*GOAL OF THE EXERCISE*
Return every line of the listing below that contains the word "left". Treat uppercase and lowercase letters as different.

# # #

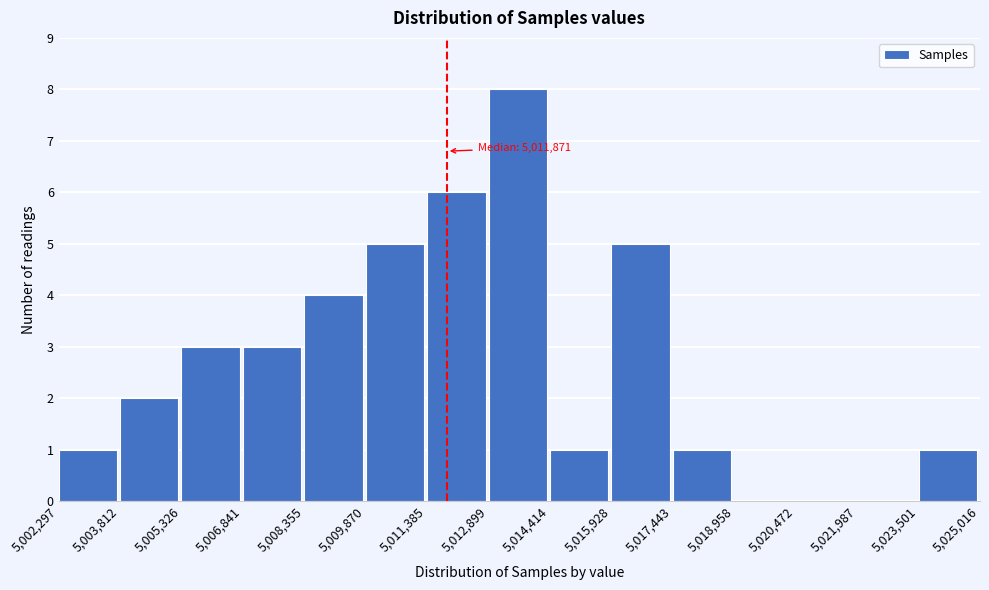

Which range on the x-axis has the tallest bar?

5,012,899 to 5,014,414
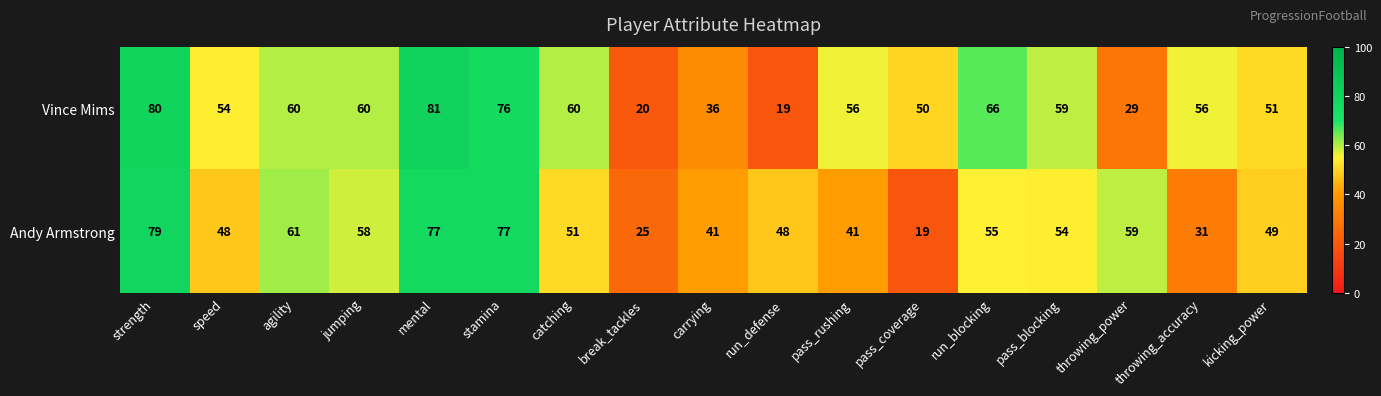

Which series has the largest range (max minus min)?

Vince Mims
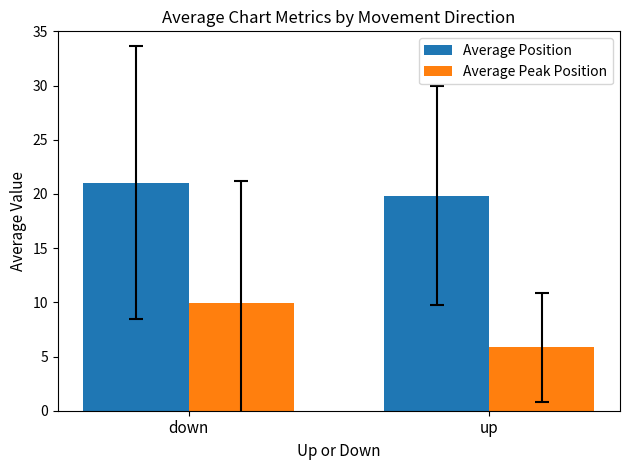

What is the difference between the highest and lowest values at down?

11.1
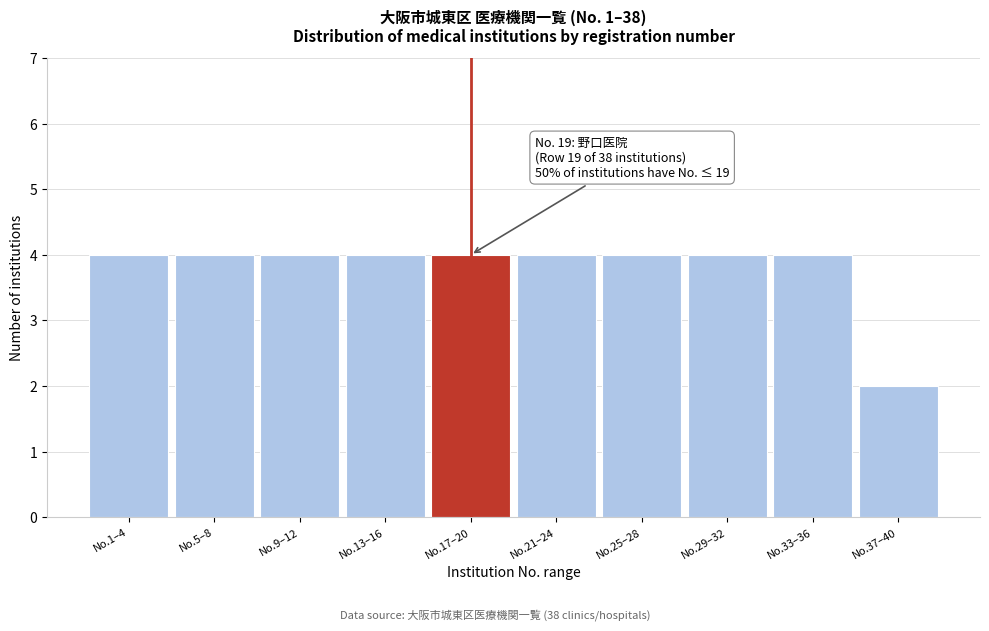

Reading left to right, what are all the values shown in this chart?

No.1–4=4	No.5–8=4	No.9–12=4	No.13–16=4	No.17–20=4	No.21–24=4	No.25–28=4	No.29–32=4	No.33–36=4	No.37–40=2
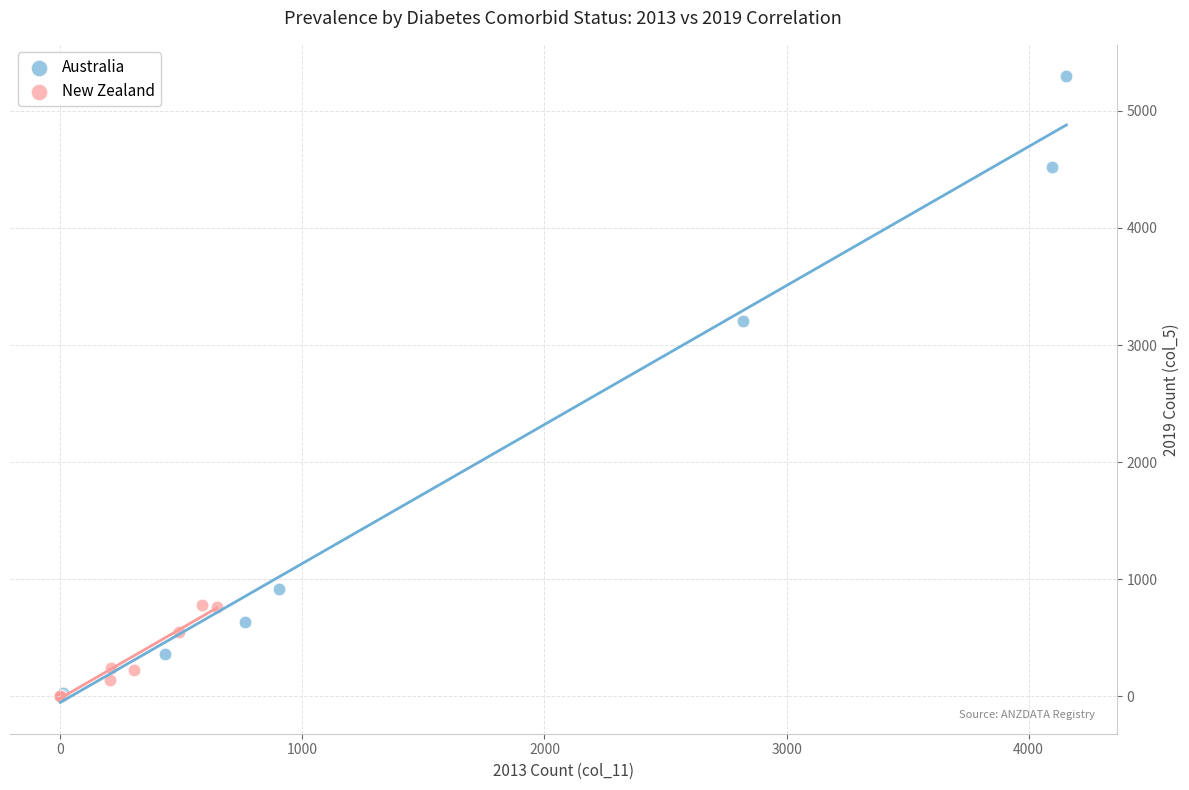

Which series reaches the maximum Y coordinate?

Australia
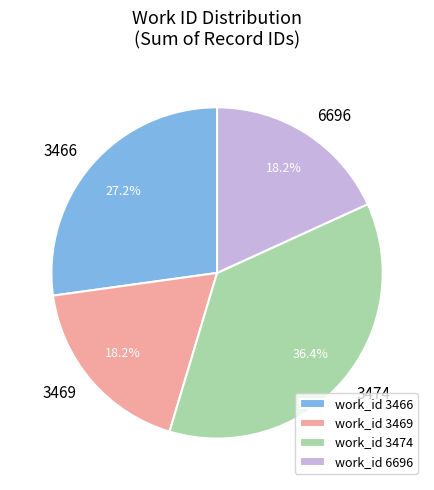

Between work_id 3469 and work_id 3466, which is larger?

work_id 3466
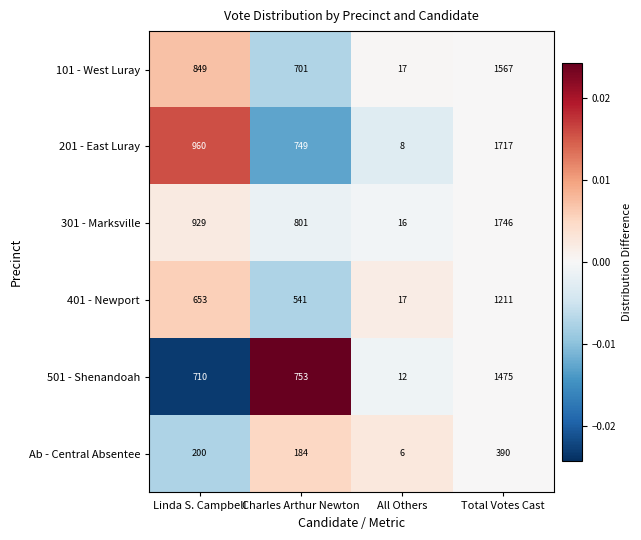

True or false: Ab - Central Absentee has a value of 6 at All Others.

True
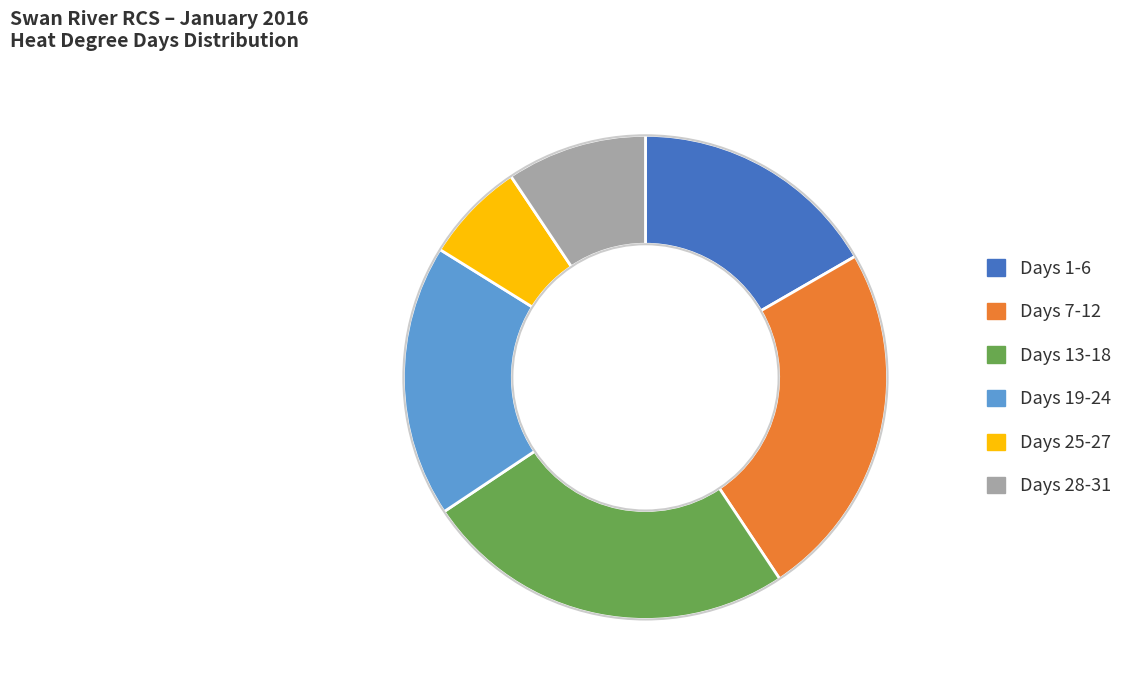

Which category has the biggest portion of the pie?

Days 13-18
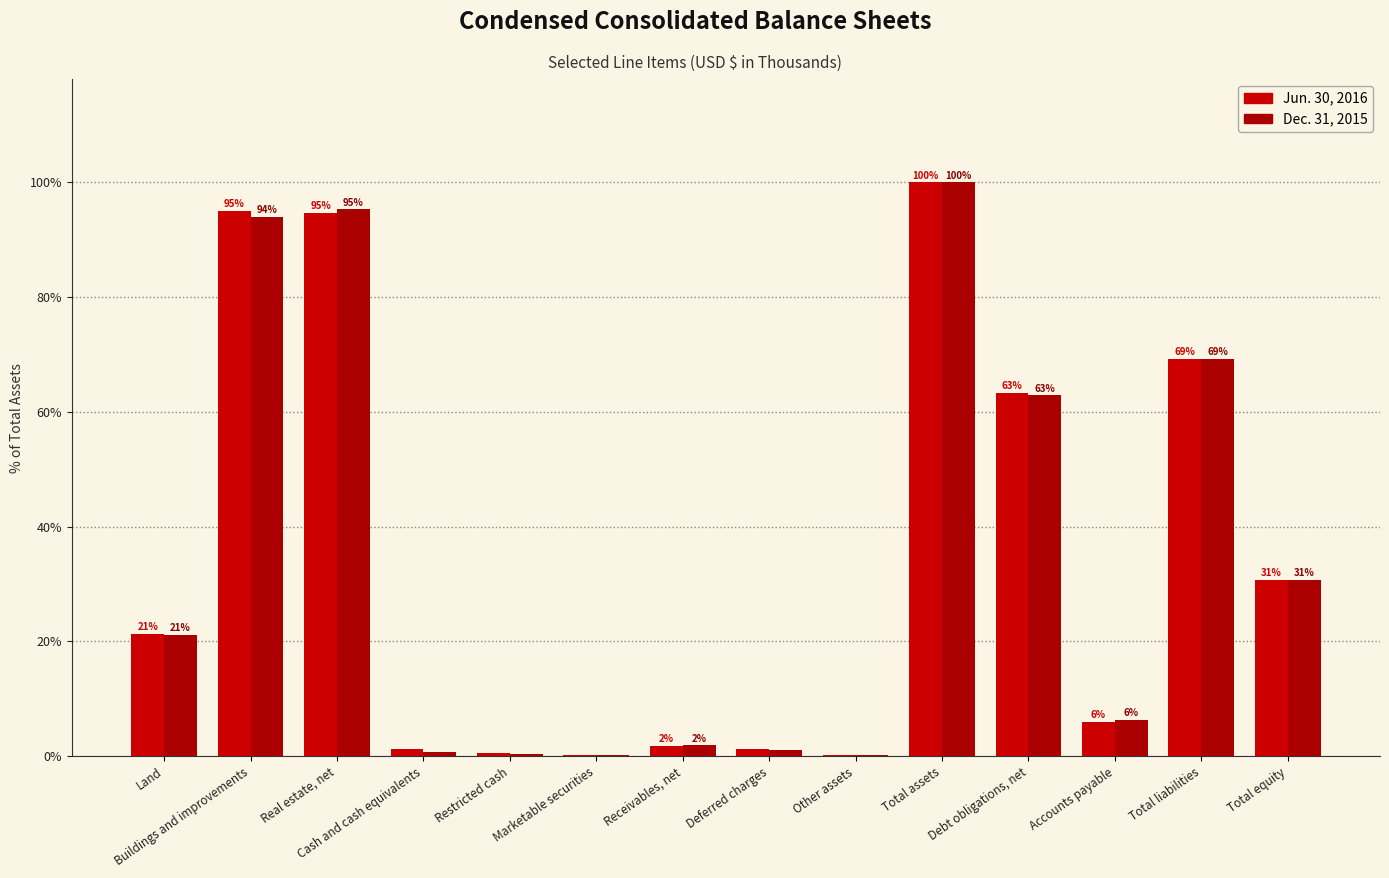

How many groups of bars are there?

14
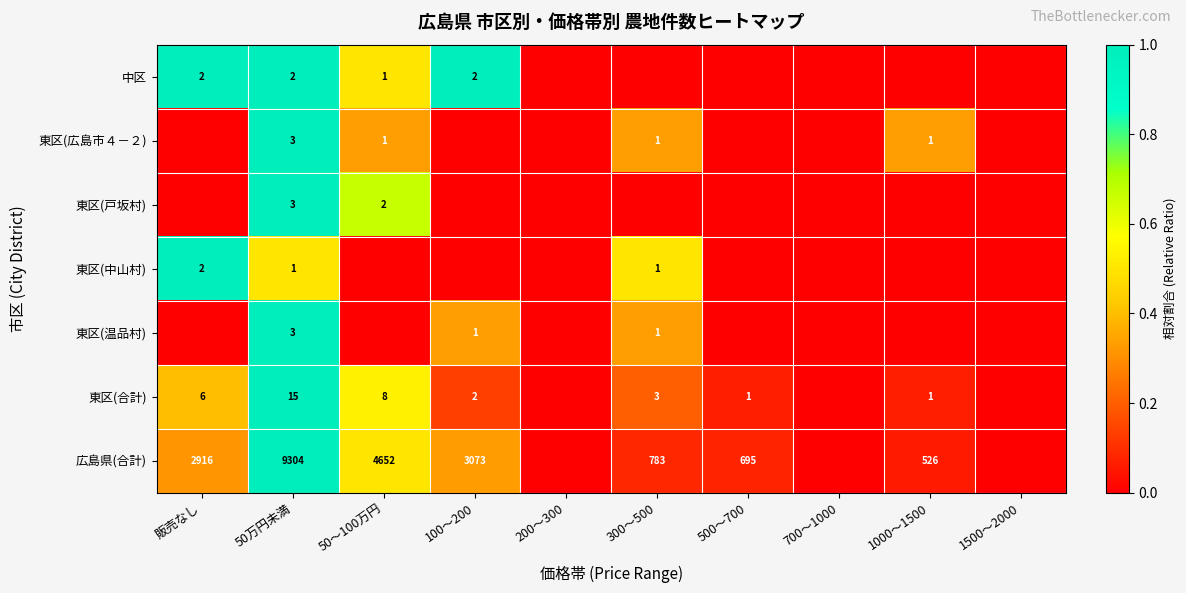

True or false: 東区(合計) has a value of 2 at 50～100万円.

False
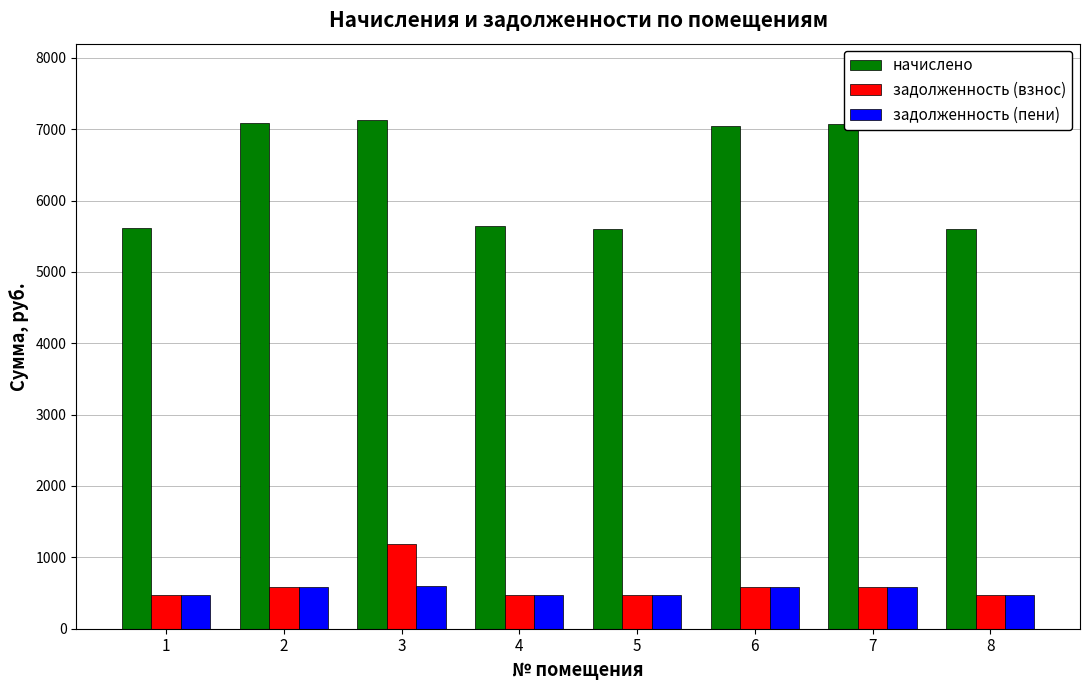

Which series has the largest total across all categories?

начислено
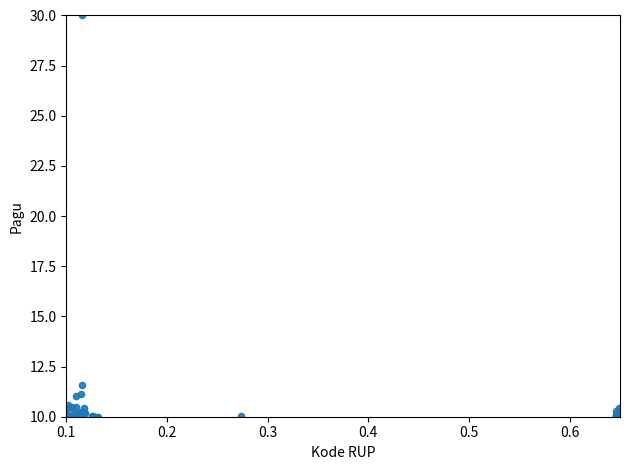

What Y value in the scatter plot is closest to 20?

11.6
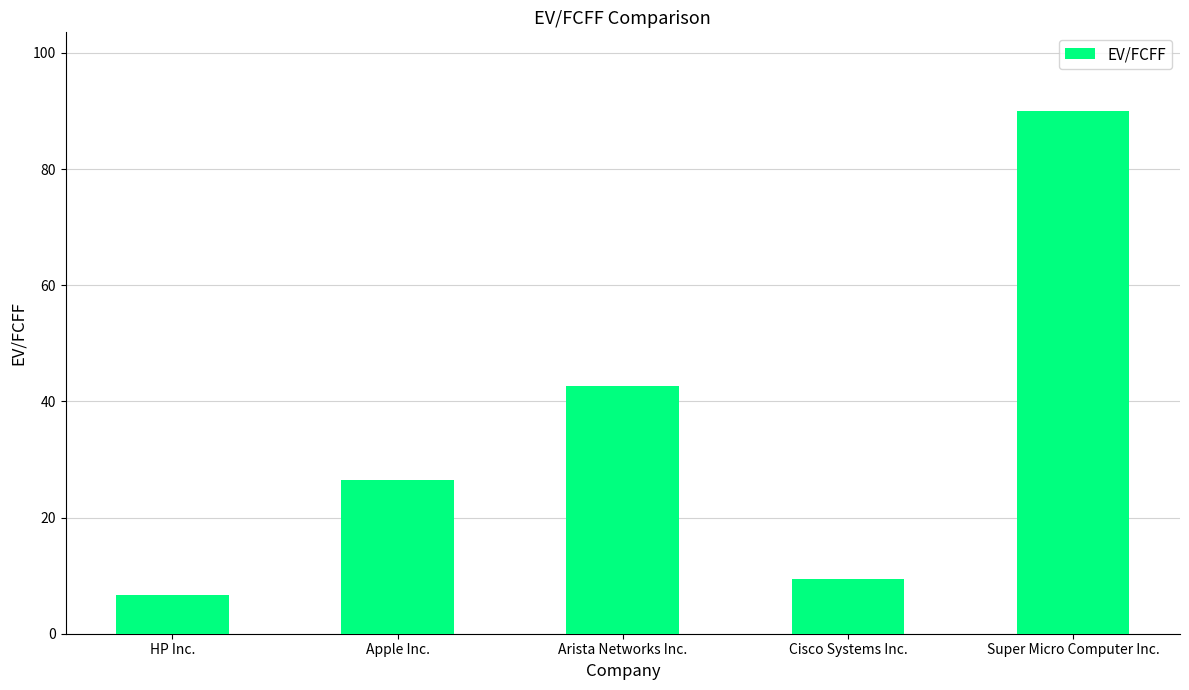

Reading left to right, list all the values displayed in this chart.

HP Inc.=6.7	Apple Inc.=26.5	Arista Networks Inc.=42.6	Cisco Systems Inc.=9.5	Super Micro Computer Inc.=90.0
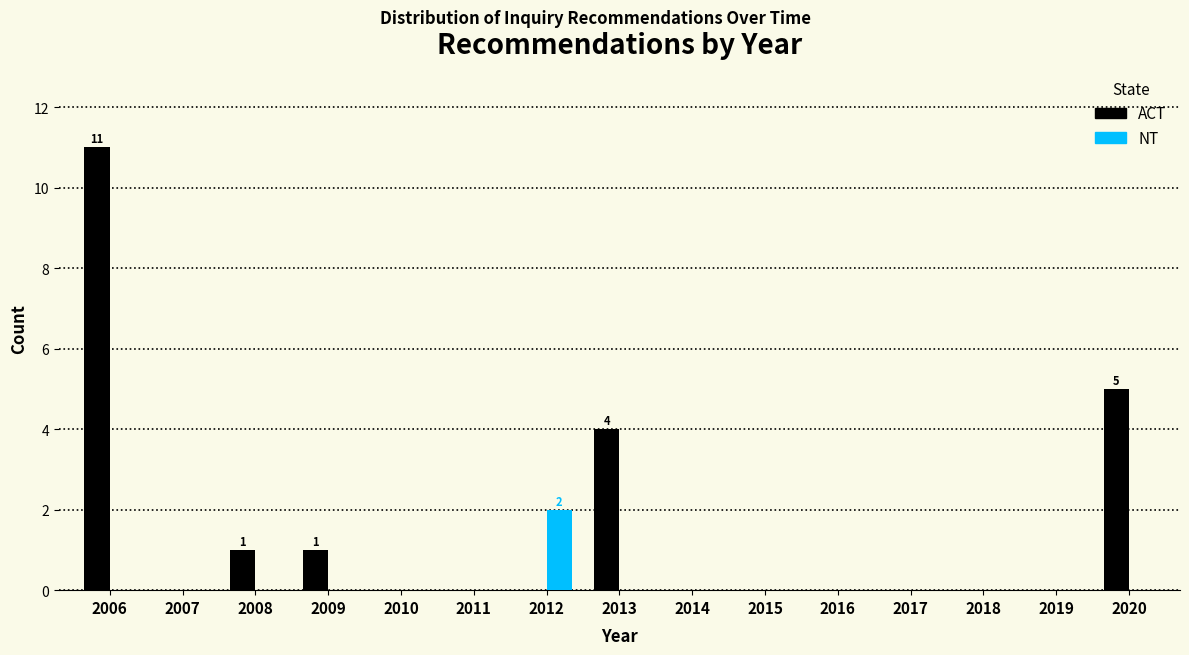

Reading right to left, what are all the values shown in this chart?

ACT: 2020=5	2019=0	2018=0	2017=0	2016=0	2015=0	2014=0	2013=4	2012=0	2011=0	2010=0	2009=1	2008=1	2007=0	2006=11
NT: 2020=0	2019=0	2018=0	2017=0	2016=0	2015=0	2014=0	2013=0	2012=2	2011=0	2010=0	2009=0	2008=0	2007=0	2006=0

# # #

*THE COMPLETED TASK*
Reading left to right, what are all the values shown in this chart?
Reading left to right, list all the values displayed in this chart.
Reading right to left, what are all the values shown in this chart?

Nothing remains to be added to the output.